In 1944, Erwin Schrödinger wrote “What is Life?”, a little book that inspired generations of scientists and became a landmark in the history of biology. There were two seminal concepts in that book: one was the idea that the genetic material is like an aperiodic crystal, the other was the view that the chromosomes contain a miniature code-script for the development of the body.

The example of the aperiodic crystal was used by Schrödinger to convey the idea that the molecules of the genetic material are arranged in a unique sequence, a sequence that a few years later became known as genetic information.

The example of the code-script was used to express the idea that there must be a miniature code in the hereditary substance, a code that Schrödinger compared to a Morse code with many characters, and was supposed to carry the plan of development of the entire organism.
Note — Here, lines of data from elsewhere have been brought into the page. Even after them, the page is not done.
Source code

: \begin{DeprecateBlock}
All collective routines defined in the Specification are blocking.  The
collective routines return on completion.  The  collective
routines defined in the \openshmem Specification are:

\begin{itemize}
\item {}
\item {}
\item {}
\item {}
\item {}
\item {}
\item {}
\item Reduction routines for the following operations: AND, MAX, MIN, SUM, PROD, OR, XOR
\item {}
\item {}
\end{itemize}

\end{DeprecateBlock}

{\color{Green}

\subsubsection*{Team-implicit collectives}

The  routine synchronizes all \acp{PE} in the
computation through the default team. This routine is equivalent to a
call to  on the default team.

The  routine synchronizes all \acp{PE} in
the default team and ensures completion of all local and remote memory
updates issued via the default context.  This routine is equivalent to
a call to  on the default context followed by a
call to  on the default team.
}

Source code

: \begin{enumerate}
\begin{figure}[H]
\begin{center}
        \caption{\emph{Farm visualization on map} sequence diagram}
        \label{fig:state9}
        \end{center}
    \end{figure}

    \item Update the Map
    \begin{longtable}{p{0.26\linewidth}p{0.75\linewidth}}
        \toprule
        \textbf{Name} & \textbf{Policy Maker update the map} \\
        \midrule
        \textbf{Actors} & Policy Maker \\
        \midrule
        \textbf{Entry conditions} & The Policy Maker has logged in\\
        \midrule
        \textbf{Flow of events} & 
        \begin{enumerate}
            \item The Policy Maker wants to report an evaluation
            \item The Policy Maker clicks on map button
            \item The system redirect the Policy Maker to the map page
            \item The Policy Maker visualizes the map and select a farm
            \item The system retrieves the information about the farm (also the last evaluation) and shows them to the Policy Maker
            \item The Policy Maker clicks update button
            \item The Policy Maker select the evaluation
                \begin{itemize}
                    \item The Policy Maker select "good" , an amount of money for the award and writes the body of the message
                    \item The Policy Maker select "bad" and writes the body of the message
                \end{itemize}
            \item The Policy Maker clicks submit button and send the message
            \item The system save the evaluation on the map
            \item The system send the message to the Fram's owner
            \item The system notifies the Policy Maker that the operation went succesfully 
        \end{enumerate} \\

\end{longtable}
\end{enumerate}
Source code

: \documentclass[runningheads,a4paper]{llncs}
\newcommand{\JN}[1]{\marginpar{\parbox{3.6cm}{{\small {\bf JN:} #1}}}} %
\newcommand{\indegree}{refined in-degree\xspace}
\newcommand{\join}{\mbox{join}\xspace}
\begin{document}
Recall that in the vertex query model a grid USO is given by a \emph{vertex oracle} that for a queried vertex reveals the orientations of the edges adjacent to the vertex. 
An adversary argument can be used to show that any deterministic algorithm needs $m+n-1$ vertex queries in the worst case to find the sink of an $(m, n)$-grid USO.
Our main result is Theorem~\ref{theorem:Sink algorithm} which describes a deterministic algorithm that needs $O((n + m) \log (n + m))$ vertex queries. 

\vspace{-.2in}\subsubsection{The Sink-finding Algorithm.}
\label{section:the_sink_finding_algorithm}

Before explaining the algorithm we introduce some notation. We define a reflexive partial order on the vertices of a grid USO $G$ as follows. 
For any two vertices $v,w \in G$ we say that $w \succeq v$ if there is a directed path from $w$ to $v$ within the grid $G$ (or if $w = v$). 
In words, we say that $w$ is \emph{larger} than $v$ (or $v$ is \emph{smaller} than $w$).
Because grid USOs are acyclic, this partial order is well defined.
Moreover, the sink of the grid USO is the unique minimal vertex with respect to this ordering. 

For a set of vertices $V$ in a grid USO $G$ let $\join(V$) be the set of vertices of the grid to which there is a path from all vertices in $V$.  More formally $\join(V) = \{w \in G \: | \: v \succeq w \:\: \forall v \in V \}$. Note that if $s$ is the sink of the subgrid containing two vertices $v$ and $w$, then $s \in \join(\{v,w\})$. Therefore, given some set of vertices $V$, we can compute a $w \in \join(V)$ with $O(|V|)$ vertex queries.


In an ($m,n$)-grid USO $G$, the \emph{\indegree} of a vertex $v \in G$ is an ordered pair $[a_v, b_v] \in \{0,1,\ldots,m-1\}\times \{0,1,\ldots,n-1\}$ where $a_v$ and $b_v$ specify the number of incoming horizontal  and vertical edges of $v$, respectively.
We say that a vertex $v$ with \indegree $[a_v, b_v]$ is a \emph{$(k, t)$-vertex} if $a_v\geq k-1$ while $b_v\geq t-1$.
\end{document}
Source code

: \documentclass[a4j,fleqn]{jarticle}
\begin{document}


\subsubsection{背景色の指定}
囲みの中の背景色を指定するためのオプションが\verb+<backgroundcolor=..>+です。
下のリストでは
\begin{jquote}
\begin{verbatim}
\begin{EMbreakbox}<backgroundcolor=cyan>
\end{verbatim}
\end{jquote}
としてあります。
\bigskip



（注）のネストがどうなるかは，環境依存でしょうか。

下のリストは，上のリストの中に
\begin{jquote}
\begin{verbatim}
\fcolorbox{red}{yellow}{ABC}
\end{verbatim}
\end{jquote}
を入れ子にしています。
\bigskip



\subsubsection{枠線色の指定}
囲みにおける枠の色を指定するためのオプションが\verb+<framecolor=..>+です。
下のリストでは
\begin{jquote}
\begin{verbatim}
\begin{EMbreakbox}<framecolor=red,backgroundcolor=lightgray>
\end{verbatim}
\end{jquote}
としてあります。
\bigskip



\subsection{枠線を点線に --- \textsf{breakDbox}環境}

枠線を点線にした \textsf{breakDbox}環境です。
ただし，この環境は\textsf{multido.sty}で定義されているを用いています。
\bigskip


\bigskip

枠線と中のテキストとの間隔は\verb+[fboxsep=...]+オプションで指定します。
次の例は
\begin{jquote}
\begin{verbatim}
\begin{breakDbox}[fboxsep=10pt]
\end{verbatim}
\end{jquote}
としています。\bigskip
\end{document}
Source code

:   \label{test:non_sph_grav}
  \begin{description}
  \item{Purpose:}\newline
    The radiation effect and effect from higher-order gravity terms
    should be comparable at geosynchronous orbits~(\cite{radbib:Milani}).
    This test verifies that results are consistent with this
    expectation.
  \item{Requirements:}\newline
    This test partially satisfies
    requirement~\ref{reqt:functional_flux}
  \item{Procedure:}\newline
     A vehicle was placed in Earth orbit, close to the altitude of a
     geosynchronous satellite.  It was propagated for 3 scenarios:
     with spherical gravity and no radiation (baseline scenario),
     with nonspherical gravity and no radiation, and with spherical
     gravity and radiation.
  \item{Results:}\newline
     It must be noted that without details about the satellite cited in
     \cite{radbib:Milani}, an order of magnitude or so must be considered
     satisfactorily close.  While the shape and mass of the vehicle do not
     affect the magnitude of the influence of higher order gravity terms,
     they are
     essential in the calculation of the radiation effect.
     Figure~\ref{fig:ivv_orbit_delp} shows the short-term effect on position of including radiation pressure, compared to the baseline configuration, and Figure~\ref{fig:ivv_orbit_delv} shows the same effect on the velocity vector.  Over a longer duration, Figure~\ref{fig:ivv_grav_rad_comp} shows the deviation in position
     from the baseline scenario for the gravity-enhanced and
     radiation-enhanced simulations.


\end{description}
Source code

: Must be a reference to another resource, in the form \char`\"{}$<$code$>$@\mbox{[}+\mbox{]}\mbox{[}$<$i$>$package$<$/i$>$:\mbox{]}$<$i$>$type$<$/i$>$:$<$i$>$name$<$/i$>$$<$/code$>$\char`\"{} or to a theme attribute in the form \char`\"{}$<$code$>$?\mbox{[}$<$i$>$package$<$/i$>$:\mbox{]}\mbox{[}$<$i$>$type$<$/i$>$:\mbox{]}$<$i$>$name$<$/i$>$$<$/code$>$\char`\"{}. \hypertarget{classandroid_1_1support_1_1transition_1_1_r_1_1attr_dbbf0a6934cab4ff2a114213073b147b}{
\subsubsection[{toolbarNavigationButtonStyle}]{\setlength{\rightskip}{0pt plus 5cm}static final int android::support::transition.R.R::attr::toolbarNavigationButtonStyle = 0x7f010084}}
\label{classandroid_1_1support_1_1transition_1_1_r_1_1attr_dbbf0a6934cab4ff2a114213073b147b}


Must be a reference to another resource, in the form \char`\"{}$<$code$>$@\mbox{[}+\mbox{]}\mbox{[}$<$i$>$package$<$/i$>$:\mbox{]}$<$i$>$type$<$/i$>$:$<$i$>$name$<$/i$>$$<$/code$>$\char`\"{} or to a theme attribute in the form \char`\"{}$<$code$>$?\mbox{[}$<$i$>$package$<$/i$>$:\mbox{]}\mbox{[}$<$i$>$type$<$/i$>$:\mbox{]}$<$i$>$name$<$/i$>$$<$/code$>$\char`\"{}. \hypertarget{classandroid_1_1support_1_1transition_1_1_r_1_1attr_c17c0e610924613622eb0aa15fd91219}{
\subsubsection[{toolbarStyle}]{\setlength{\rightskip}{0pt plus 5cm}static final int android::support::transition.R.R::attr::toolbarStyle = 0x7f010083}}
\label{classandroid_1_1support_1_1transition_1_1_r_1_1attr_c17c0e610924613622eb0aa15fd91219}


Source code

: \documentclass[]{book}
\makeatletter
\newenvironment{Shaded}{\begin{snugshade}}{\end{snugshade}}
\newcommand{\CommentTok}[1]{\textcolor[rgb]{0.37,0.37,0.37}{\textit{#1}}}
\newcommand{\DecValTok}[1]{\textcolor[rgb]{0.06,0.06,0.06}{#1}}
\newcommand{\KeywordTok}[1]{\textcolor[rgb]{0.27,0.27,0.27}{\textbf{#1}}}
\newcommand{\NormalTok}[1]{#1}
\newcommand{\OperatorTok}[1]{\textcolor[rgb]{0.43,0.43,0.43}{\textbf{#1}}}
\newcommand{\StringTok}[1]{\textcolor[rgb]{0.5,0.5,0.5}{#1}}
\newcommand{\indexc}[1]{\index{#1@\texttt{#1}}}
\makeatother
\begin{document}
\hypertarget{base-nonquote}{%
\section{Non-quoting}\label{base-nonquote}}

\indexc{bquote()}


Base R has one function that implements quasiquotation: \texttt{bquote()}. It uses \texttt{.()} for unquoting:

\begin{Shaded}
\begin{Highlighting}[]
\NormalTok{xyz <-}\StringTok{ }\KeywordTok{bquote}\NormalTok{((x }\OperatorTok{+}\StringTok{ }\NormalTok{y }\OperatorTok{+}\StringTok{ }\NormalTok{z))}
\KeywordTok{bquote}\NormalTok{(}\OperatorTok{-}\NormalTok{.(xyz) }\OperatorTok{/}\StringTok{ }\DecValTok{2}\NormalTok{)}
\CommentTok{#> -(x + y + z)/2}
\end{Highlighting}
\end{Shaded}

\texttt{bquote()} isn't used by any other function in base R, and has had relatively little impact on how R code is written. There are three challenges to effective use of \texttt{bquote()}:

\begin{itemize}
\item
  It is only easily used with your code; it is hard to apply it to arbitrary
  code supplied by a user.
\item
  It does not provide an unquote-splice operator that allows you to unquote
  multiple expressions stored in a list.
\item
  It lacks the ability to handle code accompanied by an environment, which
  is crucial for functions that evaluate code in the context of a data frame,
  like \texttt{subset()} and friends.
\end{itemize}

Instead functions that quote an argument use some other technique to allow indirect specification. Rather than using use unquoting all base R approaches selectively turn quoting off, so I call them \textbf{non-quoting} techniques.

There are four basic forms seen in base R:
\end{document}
That was the very first time that the word ‘code’ was associated with a biological structure and was given a biological function.

The idea of the genetic sequence and of the miniature code led Schrödinger to a third conclusion, an idea that he expressed in the form of a prophecy: “Living matter, while not eluding the ‘laws of physics’ as established up to date, is likely to involve hitherto unknown ‘other laws of physics’, which, however, once they have been revealed, will form just an integral part of this science as the former”.

Schrödinger’s prophecy of new laws of physics turned out to be an illusion, and yet there was logic in it. It was based on the fact that Modern Biology emerged from a century-old battle against vitalism, and the argument that won that battle was the idea that “life is based on the laws of physics and chemistry”.

Schrödinger believed that only the laws of physics can explain life and the fact that the known laws do not achieve this goal can only mean that we do not know all of them, that there must be some hitherto unknown laws of physics. In reality, another possibility does exist: it is the idea that life does not require ‘new laws of physics’, but ‘new laws of biology’, i.e., ‘new codes’.

This is the solution proposed by Code Biology, a solution which amounts to saying that “life obeys the laws of physics and chemistry but is based on the arbitrary rules of its codes”. This is the first idea of Code Biology: life is based on arbitrary rules. The difference between matter and life is not due to the laws of physics and chemistry, it is due to the arbitrary rules of its codes.

Another conclusion is that the copying of the genes and the coding of proteins are different mechanisms and none of them can be reduced to the other because copying deals with information whereas coding deals with meaning. This implies that copying and coding are not only two different mechanisms of life but also two different mechanisms of evolution because a mechanism of evolution is the long term result of a molecular mechanism. More precisely, it implies that “evolution took place by copying and by coding, by natural selection and by natural conventions”. This is the second idea of Code Biology: the idea that coding is a new mechanism of evolution.

A third conclusion comes from the fact all codes are natural conventions, but not all natural conventions are codes. Many animals, for example, have the ability to interpret what goes on in the world and the faculty of interpretation is based on processes of abduction, not on coding rules. Another example is language, a faculty that creates arbitrary associations between objects and words with new types of natural conventions that are developed during the first years of life. Language, in other words, contains codes but cannot be reduced to codes. Interpretation and language appeared towards the end of the history of life but they too were based on arbitrary rules. This is the third idea of Code Biology: the idea that there are three different types of natural conventions in life, three different types of arbitrary rules.

Taken together, the three ideas of Code Biology provide a theoretical framework where meaning is a fundamental component of life, a component that exists at all levels, from all cells to all brains and to all cultures.